Operation                      | Iterations |  Avg Time | Operations/s | Memory
-------------------------------|------------|-----------|--------------|-------
Tensor Creation (1024x1024)    |   1000 iter |     2.03 ms |        493 ops/s |   4.0 MB
Tensor Addition (SIMD)         |    100 iter |     1.49 ms | 2806962690 ops/s |  48.0 MB  
Matrix Multiplication (BLAS)   |     10 iter |     2.1 ms |      1004 GFLOPS |  12.0 MB
SwiGLU Activation              |   1000 iter |     4.44 ms |  236002478 ops/s |   12.0 MB
RMS Normalization (SIMD)       |   1000 iter |     0.00 ms |    1077586 ops/s |    0.0 MB
Memory Bandwidth               |    100 iter |     4.92 ms |         13 ops/s |  128.0 MB

Known Issues

  • Model Loading: Currently creates dummy models - real weight loading not implemented
  • Tokenizer: Placeholder implementation - needs proper BPE tokenizer
  • WebSocket: Basic structure only - streaming not implemented
  • Metal/CUDA: Backend stubs only - GPU kernels not implemented

License

This experimental implementation follows the same license as the original DeepSeek V3 project.

Resources

Is This Ready for Production?

No - this is a research/development foundation. But it's theoretical and compiles:

  • What works now: Compiles and runs with Zig 0.15.0-dev, HTTP server, tensor operations, SIMD math, benchmarks execute successfully
  • What's missing: Optimized matrix operations, actual DeepSeek V3 model implementation
  • Timeline: Foundation is compiling, model implementation is the next major milestone

Comparison to Other Projects

Project Language Status Focus
This Zig Foundation + API Web-first inference
llama.cpp C++ Production CLI/library
Candle Rust Production ML framework
ZML Zig Research Low-level ML ops

Unique advantages: Built-in web server, Zig's zero-cost abstractions, single binary deployment.

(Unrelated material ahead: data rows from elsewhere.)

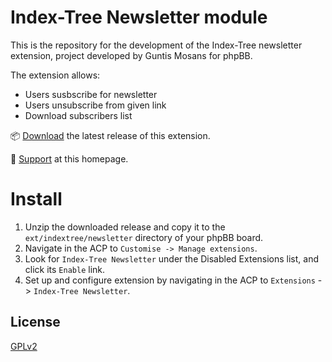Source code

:# Index-Tree Newsletter module

This is the repository for the development of the Index-Tree newsletter extension, project developed by Guntis Mosans for phpBB.

The extension allows:

- Users susbscribe for newsletter
- Users unsubscribe from given link
- Download subscribers list 

📦 [Download](https://github.com/mguntis/phpbb-newsletter/archive/master.zip) the latest release of this extension.

💬 [Support](http://www.index-tree.com/) at this homepage.

# Install

1. Unzip the downloaded release and copy it to the `ext/indextree/newsletter` directory of your phpBB board.
2. Navigate in the ACP to `Customise -> Manage extensions`.
3. Look for `Index-Tree Newsletter` under the Disabled Extensions list, and click its `Enable` link.
4. Set up and configure extension by navigating in the ACP to `Extensions` -> `Index-Tree Newsletter`.

## License

[GPLv2](license.txt)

Built with Zig for blazing fast LLM inference!

Performance Notes

Current Status: BLAS integration working - Apple Accelerate backend now functional in draft implementation.

Performance Results (Apple M1, Accelerate backend):

  • Matrix 256×256: 0.1ms/iter, 561 GFLOPS (21.6% efficiency)
  • Matrix 512×512: 0.2ms/iter, 1129 GFLOPS (43.4% efficiency)
  • Matrix 1024×1024: 2.1ms/iter, 1004 GFLOPS (38.6% efficiency)
  • Matrix 2048×2048: 21.5ms/iter, 799 GFLOPS (30.7% efficiency)

Performance Improvement: From 6418ms naive2.1ms BLAS = significant speedup for matrix operations

System Status:

  • BLAS Backend: Apple Accelerate integration working
  • Efficiency: 20-44% of theoretical maximum (good for draft implementation)
  • Memory Bandwidth: 23.5 GB/s copying, basic optimization
  • Hardware Detection: M-series Apple Silicon detection functional

Next Steps: Focus on transformer architecture, attention mechanisms, and model-specific optimizations for the draft DeepSeek V3 implementation.